- Main
Program Synthesis for Systems Biology
- Koksal, Ali Sinan
- Advisor(s): Bodik, Rastislav;
- Yosef, Nir
Abstract
Cell signaling controls basic cellular activities and coordinates cell actions, such as cell differentiation, division and growth. Consequently, errors in cellular signaling are responsible for diseases such as cancer, autoimmunity, and diabetes.
Executable biology describes mechanistic models of biological processes in a formal language that is dynamic and executable by a computer. Models in executable biology are able to capture complex behaviors of biological systems, such as time and concurrency. In addition, discrete modeling enables efficient algorithms to exhaustively explore spaces of models.
This thesis introduces tools to automatically infer executable models at different levels of abstraction from varied types of experimental data. In each case, we investigate identifiability of models when the provided experimental evidence and prior knowledge are varied.
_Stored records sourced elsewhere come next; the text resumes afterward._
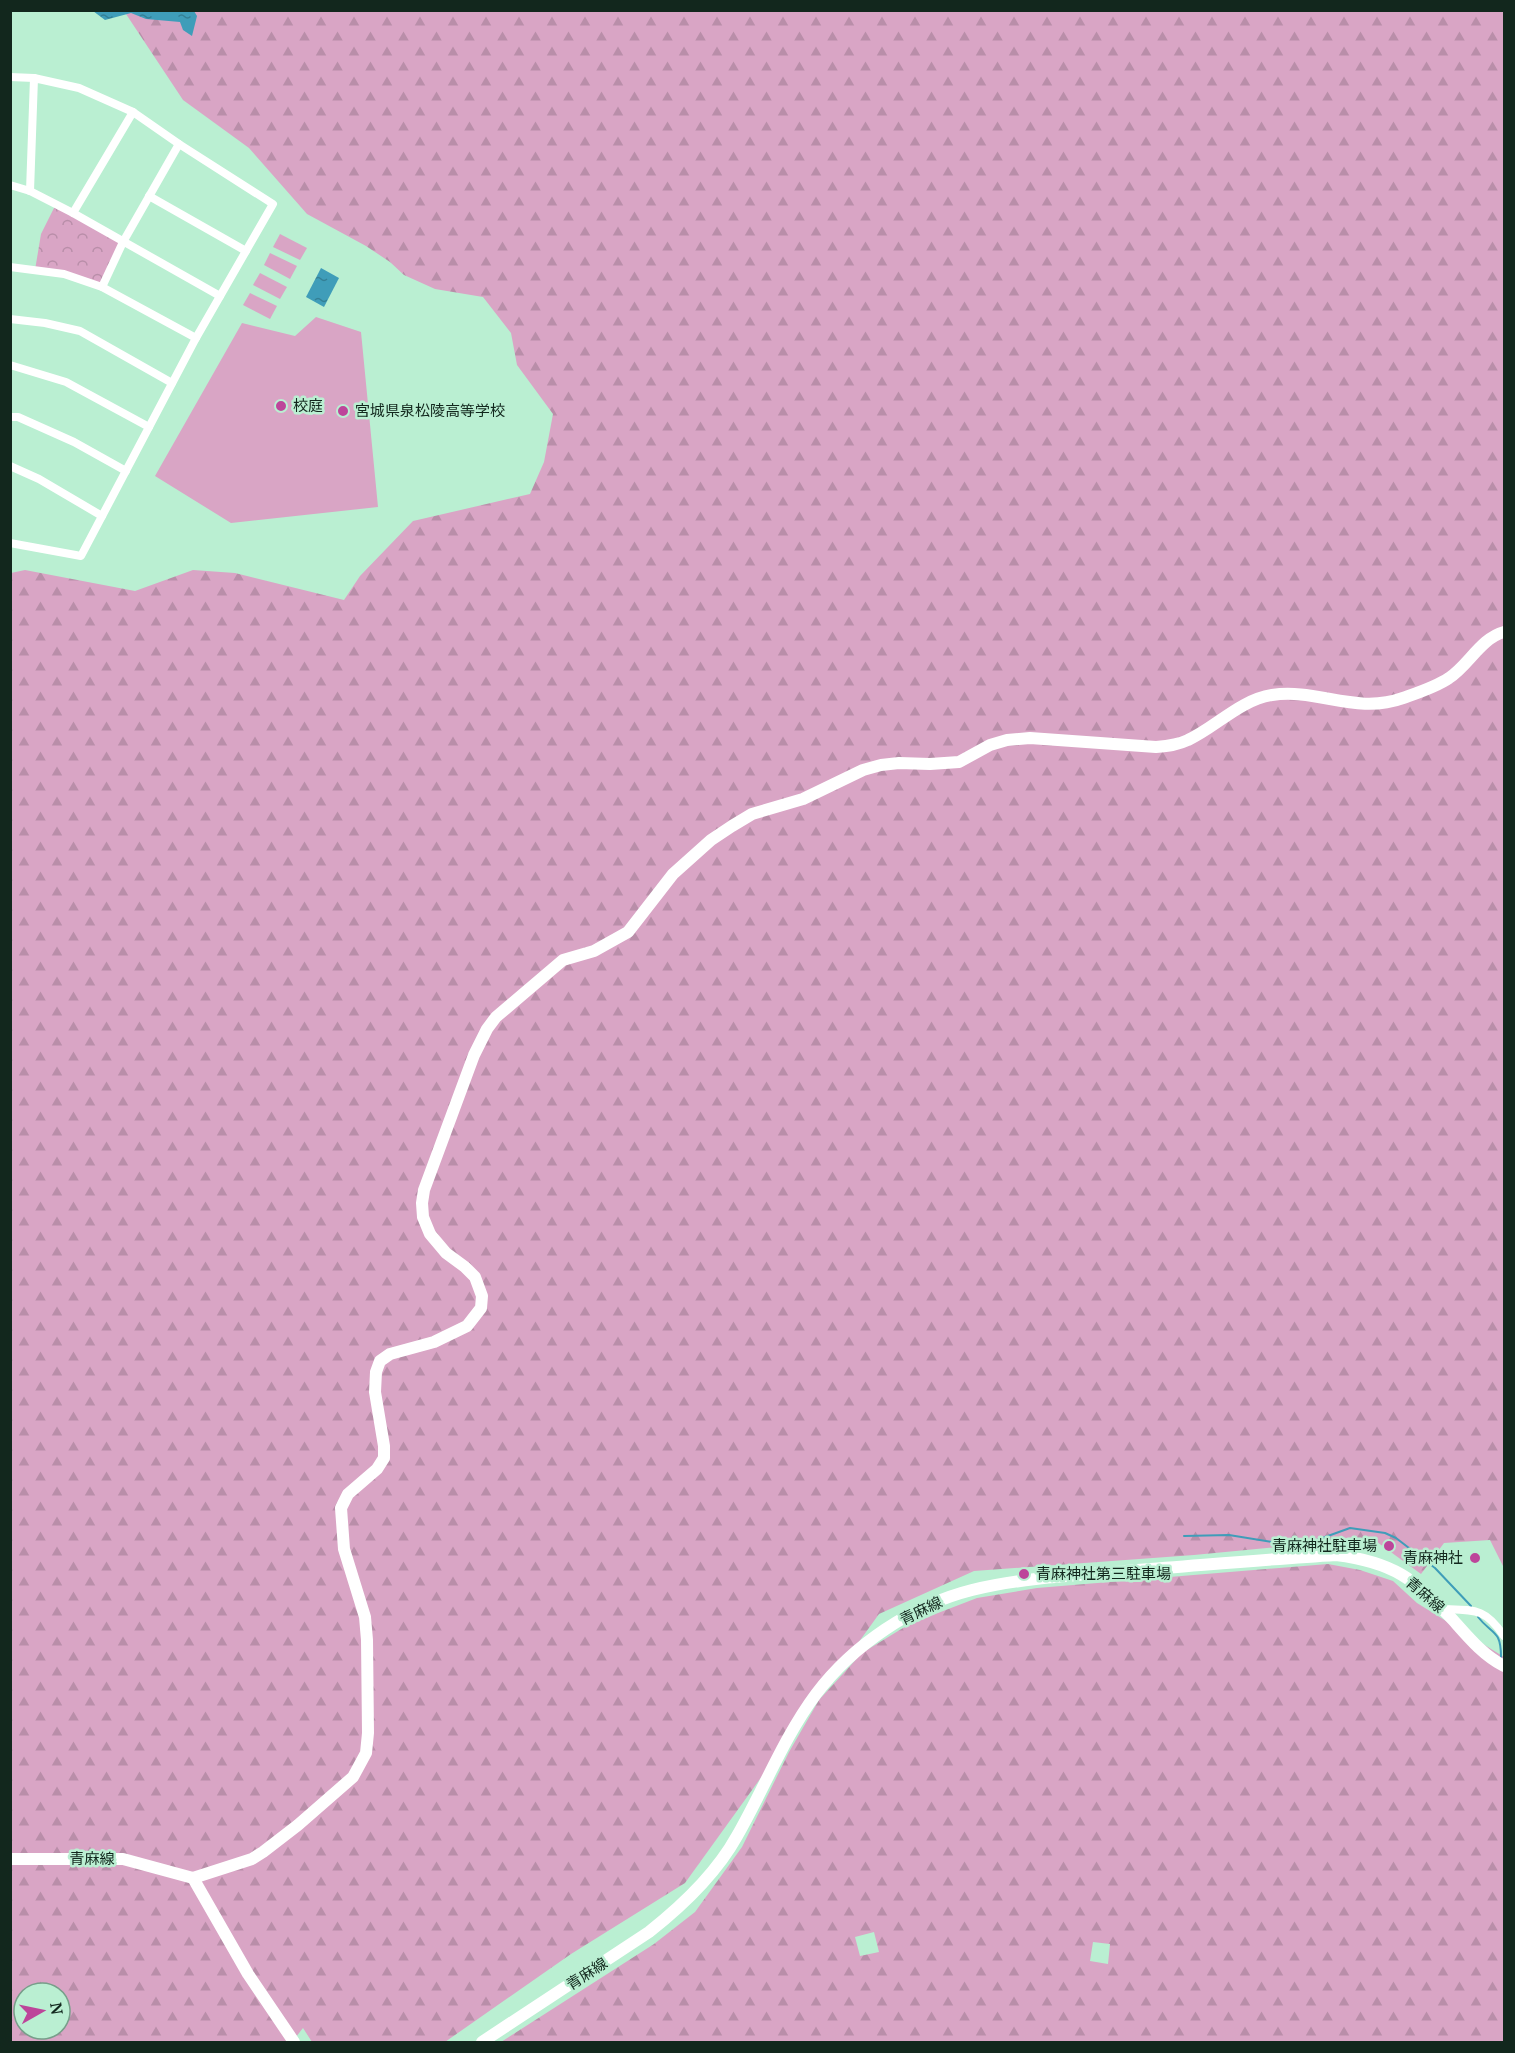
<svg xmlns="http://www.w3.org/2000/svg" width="1515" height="2053" viewBox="0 0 1515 2053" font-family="'PT Serif','Noto Sans JP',serif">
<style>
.forest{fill:url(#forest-firs);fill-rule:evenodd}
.park{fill:url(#park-crowns)}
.pitch{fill:#d9a5c5}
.water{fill:url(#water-ripples)}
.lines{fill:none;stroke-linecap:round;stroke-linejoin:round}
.stream{stroke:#3f9db9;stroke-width:2}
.street{stroke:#fff;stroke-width:8}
.secondary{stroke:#fff;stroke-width:12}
.poi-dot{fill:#bd459a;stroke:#baefd2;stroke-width:2}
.labels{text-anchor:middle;stroke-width:5;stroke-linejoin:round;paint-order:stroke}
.poi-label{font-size:15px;fill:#12271d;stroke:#baefd2;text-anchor:start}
.street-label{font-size:15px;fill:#12271d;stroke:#baefd2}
</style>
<defs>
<pattern id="forest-firs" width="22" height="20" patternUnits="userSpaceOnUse" patternTransform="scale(1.5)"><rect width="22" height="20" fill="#d9a5c5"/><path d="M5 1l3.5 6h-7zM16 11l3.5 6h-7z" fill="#b98ea9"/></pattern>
<pattern id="park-crowns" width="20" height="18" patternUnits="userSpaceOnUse" patternTransform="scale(1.5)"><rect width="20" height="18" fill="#d9a5c5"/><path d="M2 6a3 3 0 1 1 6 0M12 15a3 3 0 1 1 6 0" fill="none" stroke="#b98ea9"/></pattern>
<pattern id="water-ripples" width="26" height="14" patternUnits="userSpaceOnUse" patternTransform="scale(1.5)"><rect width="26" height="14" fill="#3f9db9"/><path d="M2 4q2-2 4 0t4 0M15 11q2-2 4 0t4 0" fill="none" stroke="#338096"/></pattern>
</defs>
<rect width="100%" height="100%" fill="#baefd2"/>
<g class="forest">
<path d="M124,11H1504V1568L1490,1540L1444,1543L1421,1574L1377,1542L1340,1541L1194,1555L974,1571L879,1614L685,1883L571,1954L445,2042H312L303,2028L292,2042H11V573L25,570L135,591L193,570L235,573L344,600L360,576L413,521L530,494L544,462L553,414L517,365L511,333L483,297L435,289L404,275L390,262L366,246L307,214L249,148L183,100ZM24,1993H60V2029H24Z"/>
<path d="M1328,1564L1360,1570L1393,1581L1417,1603L1504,1657V2042H501L654,1944L695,1912L742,1847L789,1752L819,1700L862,1653L903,1628L938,1613L977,1598L1037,1588ZM874,1932L879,1952L860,1956L855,1937ZM1093,1942L1110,1944L1108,1964L1090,1961Z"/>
</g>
<path class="park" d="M56,204L123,242L102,287L35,270L41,234Z"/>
<g class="pitch">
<path d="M280,234L307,248L300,260L273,247Z"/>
<path d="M270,253L297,266L290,279L264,265Z"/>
<path d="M260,273L287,287L280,299L253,285Z"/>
<path d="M250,293L277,306L270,319L243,305Z"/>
<path d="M316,317L361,332L378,507L231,523L155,476L242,323L295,336Z"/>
</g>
<g class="water">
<path d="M93,11H194L197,16L192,36L183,30L180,22L146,19L131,13L105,20Z"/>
<path d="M321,268L339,278L324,307L306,297Z"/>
</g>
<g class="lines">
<g class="stream">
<path d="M1184,1536L1229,1535L1291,1545L1314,1541L1350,1528L1385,1533L1396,1538L1435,1568L1471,1606"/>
<path d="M1478,1617C1492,1635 1501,1629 1501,1657"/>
</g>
<g class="street">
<path d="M10,77L34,78"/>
<path d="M10,185L30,191L73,213L220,296"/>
<path d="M149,196L246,251"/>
<path d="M73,213L133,112"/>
<path d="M10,267L64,274L102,287L196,338"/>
<path d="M102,287L123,242L179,144"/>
<path d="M10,319L45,323L80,331L172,383"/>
<path d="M10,365L66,382L149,427"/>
<path d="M10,417H18L74,442L126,471"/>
<path d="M10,466L39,479L102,516"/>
<path d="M10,543L81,556L196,338L273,204L179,144L133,112L79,88L34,78L30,191"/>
<path d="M1443,1609C1475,1610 1485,1608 1504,1636"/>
</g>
<g class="secondary">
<path d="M10,1859H123L193,1878L248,1974L294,2042"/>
<path d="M193,1878L252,1859L263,1852L298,1825L353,1777L366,1753L368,1733L367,1640L365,1617L344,1549L341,1508L348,1494L377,1469L384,1458V1446L375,1392L376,1372L380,1361L390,1354L434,1342L467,1326L481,1308L482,1296L475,1277L465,1267L446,1253L430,1234L423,1217L422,1203L424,1190L474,1055L487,1029L496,1017L563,960L594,951L628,932L673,874L711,840L732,826L752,814L803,799L863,770L881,765L899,763L930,764L959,762L990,745L1007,740L1030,738L1156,747C1167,746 1178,745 1188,740C1216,727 1240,700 1272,695C1317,688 1356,715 1403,698C1417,693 1436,687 1449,678C1468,666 1481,638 1504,632"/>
<path d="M482,2042L649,1932C682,1906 716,1874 737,1836C764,1789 784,1737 816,1694C853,1645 912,1605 972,1590C1025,1577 1083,1575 1138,1570C1204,1565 1270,1559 1336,1555C1393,1562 1415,1579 1453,1620C1469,1638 1483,1655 1504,1666"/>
</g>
</g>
<g class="poi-dot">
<circle cx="281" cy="406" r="6"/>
<circle cx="343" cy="411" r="6"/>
<circle cx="1389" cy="1546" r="6"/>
<circle cx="1475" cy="1558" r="6"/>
<circle cx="1024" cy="1574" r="6"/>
</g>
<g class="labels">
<g class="poi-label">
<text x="293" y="411">校庭</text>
<text x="355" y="416">宮城県泉松陵高等学校</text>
<text x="1377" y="1551" text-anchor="end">青麻神社駐車場</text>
<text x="1463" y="1563" text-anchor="end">青麻神社</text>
<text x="1036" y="1579">青麻神社第三駐車場</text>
</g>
<g class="street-label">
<text transform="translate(1425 1595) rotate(41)" y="5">青麻線</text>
<text transform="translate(921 1611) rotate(-26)" y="5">青麻線</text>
<text x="92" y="1864">青麻線</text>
<text transform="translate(587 1974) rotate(-33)" y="5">青麻線</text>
</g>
</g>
<rect width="1515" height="2053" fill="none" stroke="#12271d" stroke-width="24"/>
<g transform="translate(42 2011) rotate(81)"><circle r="28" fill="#baefd2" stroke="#779f8a" stroke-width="1.5"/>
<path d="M0-4.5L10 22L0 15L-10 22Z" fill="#bd459a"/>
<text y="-9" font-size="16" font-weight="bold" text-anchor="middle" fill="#12271d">N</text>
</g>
</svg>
We make the following individual contributions:
* TPS:A framework for the automated inference of signed directed graphs modeling protein signaling networks, using time series data.
* SBL: A modeling language embedded in Scala for the automated synthesis of concurrent programs modeling cell fate decision using mutation experiments.
* Karme: A framework for investigating identifiability of asynchronous Boolean network models from single-cell gene expression data.
To evaluate our work, we apply our tools to in vivo, in vitro, and in silico data sets on cellular differentiation and protein signaling. We show that, through explicit characterization of ambiguities in input specifications, our approaches make unambiguous predictions supported by experimental evidence, and suggest new experiments that help disambiguate alternative explanations. Applied to epidermal growth factor signaling response data, TPS exhaustively explores all models that are consistent with the input, and makes predictions that are unambiguous across the model space. These predictions are supported by further experimental validation. Using SBL, we synthesize valid models of cell fate decision in C. elegans vulval precursor cells, fixing a bug in previous modeling. We show the existence of internally different models that are behaviorally equivalent under all mutation experiments. One of the inferred models expresses a previously unknown biological hypothesis. Finally, we use Karme to synthesize models of myeloid cell differentiation from simulated noisy single-cell data, and demonstrate that experimental design can reveal key genes in the system.